Your proposal solves the safety problem electrically, but mechanically it is not code legal. I am reluctant to say it would be "safe" because generally, code is written in ash and blood, and they wouldn't outlaw a thing unless experience has shown it causes fire or fatality.
Your best bet is to retrofit a NEMA 14-30 4-pin receptacle, and connect hot-hot-neutral to those same wires on the 14-30. Connect ground as follows:
Code (as of NEC 2014) allows you to retrofit just a ground wire, simply by running a solo ground wire. It does not need to use the same route as the conductors. It cannot simply go to the rod/pipe ground source that the panel uses. It must go back to the panel, and the same panel as the conductors.
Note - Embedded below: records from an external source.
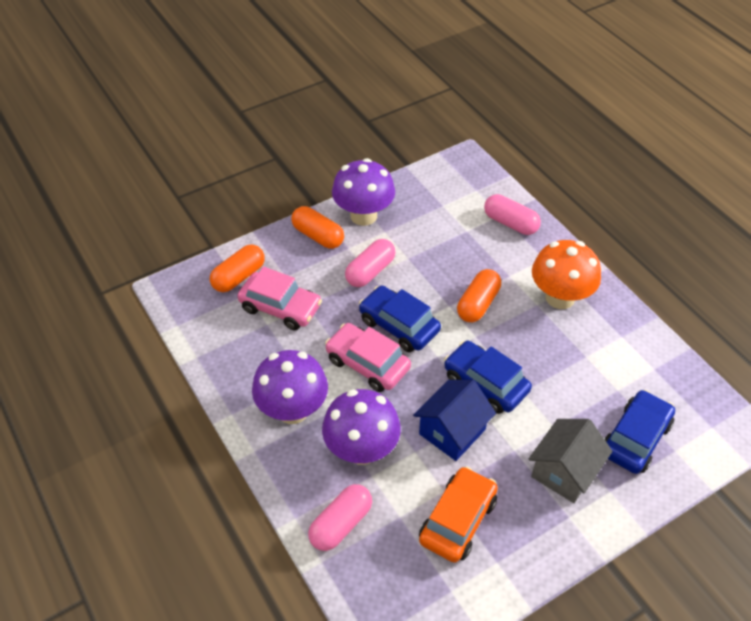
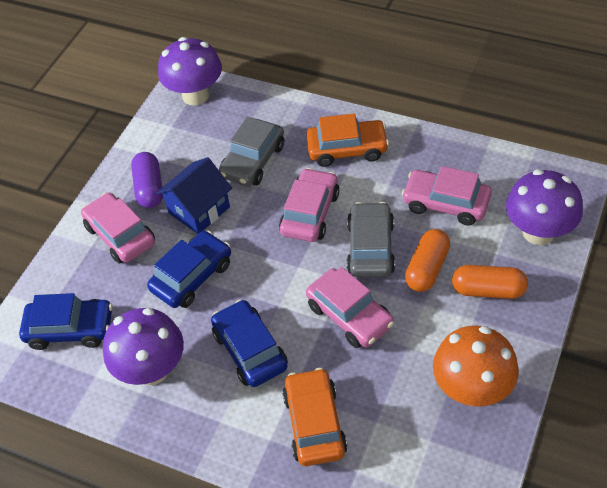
grey car: 0 -> 2
grey house: 1 -> 0
orange capsule: 3 -> 2
orange car: 1 -> 2
pink capsule: 3 -> 0
pink car: 2 -> 4
purple capsule: 0 -> 1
The ground path must be the required wire size its entire run. As long as that is true, multiple circuits (out of the same panel) can share a ground wire when retrofitting grounds.
Best Answer
Given the proximity of the 10-30R receptacle to the panel, and the presence of conduit connecting the two, you could upgrade the 10-30R to a 14-30R and likewise swap out the power cord on the dryer. That's something like US$25 in parts. This is an upgrade that is just good sense to implement.
If you upgrade to a 14-30R then you could easily make or buy an adapter from the 14-30P to L6-30R. It would deal with the ground-vs-neutral situation correctly.
There's also another option. Since the panel is just right there, get a bit of conduit and a box and install a new L6-30R receptacle. I believe code allows multiple 30A receptacles to be fed from a 30A breaker. If the panel has no room for a new breaker and you don't want to replace existing breakers with a quad breaker solution, you could choose to feed both receptacles from the one existing breaker. The terminal on your breaker might be designed for landing two conductors, but if not, attach a pigtail of wire to the breaker and use a wire nut to join the pigtail with the leads going to the two receptacles (times two: this same arrangement for both poles of the breaker).
The two-receptacles-one-breaker arrangement could be accomplished by putting the junction in the box with the dryer outlet but it might violate box fill rules and definitely would be crowded and hard to work with. It'll be much easier to run the conductors from a new receptacle directly into the breaker box and make the junction there.